Ferritin cages are an effective platform to encapsulate and stabilize a range of active cargoes and present a promising stepping stone towards a wide range of applications. They have been explored for optoelectronic applications in combination with fluorescent proteins towards bio-hybrid light-emitting diodes (Bio-HLEDs) only recently. However, protein integration within the cage or coassembled ferritin cages relies on electrostatic interactions and requires the supercharging of the fluorescent protein that easily compromises functionality and stability. To address this limitation, we have developed a fusion protein combining the Thermotoga maritima apoferritin (TmaFt) with a green fluorescent protein named mGreenlantern (mGL).
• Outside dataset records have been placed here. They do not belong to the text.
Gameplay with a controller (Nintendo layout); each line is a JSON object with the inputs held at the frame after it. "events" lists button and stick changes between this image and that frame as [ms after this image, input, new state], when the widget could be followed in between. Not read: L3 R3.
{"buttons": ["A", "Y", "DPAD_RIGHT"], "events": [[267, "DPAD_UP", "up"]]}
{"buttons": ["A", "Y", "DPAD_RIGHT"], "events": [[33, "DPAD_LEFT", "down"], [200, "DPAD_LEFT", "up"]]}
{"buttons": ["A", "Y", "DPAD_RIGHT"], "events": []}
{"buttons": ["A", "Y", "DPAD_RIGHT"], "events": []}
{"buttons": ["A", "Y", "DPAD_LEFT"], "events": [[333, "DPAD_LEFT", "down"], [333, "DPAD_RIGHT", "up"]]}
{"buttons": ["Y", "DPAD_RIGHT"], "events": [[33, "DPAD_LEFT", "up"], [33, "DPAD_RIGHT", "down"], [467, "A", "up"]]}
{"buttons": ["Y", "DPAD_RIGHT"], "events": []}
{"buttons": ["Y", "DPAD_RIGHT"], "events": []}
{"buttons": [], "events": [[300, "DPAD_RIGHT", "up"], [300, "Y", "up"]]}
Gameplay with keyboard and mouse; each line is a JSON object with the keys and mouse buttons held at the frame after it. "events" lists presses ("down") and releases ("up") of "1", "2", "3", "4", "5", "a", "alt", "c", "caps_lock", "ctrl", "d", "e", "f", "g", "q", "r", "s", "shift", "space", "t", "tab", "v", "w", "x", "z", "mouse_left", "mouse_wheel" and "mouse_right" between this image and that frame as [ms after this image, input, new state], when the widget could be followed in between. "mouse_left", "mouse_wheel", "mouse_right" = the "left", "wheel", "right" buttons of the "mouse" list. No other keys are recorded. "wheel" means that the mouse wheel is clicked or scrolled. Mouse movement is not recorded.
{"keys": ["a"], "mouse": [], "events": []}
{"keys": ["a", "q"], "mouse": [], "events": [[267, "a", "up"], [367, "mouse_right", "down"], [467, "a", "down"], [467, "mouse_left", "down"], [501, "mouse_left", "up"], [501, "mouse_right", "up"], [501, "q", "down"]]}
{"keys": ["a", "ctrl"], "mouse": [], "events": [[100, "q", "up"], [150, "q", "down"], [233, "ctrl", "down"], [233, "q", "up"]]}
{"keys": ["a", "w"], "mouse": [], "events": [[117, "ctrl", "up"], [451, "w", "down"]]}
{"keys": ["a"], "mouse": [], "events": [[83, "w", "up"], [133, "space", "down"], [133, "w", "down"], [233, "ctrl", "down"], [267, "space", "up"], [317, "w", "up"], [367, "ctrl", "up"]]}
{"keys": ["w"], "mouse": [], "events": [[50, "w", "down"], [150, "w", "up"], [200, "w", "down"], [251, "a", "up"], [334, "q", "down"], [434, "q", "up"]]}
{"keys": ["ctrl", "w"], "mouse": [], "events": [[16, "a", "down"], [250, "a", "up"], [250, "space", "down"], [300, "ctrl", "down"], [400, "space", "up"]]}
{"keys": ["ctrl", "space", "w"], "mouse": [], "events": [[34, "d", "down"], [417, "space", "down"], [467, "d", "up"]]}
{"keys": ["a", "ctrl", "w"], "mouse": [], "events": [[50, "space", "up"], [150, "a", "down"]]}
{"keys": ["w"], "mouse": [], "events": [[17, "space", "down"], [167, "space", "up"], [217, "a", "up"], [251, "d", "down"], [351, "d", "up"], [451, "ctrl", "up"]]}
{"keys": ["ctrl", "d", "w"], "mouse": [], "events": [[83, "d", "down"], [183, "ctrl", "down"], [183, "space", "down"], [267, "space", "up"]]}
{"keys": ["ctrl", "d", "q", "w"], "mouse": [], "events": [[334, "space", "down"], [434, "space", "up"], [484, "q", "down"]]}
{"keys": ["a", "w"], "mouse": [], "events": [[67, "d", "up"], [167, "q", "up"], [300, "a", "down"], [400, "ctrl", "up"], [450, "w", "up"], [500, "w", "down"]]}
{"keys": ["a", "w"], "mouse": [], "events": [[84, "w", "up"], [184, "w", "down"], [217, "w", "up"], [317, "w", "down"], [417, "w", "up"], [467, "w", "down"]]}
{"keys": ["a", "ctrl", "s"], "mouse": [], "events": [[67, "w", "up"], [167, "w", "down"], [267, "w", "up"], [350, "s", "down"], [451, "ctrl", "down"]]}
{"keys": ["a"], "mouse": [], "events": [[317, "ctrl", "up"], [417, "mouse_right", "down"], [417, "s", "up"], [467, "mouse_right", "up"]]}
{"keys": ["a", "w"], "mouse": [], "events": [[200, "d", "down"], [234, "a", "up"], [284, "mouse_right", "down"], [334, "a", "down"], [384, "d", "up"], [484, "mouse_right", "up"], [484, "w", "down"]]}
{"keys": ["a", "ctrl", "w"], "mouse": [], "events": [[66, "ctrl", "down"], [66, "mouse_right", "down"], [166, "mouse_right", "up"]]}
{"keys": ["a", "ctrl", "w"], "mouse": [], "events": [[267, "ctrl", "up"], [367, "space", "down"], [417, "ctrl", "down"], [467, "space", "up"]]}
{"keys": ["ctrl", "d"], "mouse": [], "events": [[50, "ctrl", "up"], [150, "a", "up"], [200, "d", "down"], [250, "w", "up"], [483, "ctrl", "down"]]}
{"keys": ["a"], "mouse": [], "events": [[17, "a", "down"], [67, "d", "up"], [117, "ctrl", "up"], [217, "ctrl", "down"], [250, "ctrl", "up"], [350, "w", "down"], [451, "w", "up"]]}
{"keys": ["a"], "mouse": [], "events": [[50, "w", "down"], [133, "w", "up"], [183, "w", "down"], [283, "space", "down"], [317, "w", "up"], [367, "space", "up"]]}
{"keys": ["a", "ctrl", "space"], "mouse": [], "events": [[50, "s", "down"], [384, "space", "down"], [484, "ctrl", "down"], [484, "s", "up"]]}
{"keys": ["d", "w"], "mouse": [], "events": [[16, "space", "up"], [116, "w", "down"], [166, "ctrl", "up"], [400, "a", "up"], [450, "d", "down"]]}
This approach avoids jeopardizing both the cage assembly capability of TmaFt and the photophysical features of mGL. After optimizing the fusion protein mGL-TmaFt with respect to the linker length, assembling efficiency, and mGL payload into the cage (mGL@TmaFt), our findings reveal that they exhibited enhanced thermal and structural stabilities in both solution and when embedded into a polymer matrix. This enables effective mGL shielding, reducing H-transfer deactivation of the chromophore and water-assisted heat transfer across the polymer network. Indeed, the photo-induced heat generation in Bio-HLEDs operating at high currents was significantly reduced, resulting in a 30- and 15-fold higher device stability compared to references with either mGL or mGL-TmaFt proteins, respectively. Overall, this work sets in the potential of protein cage design for photon manipulation in protein lighting devices.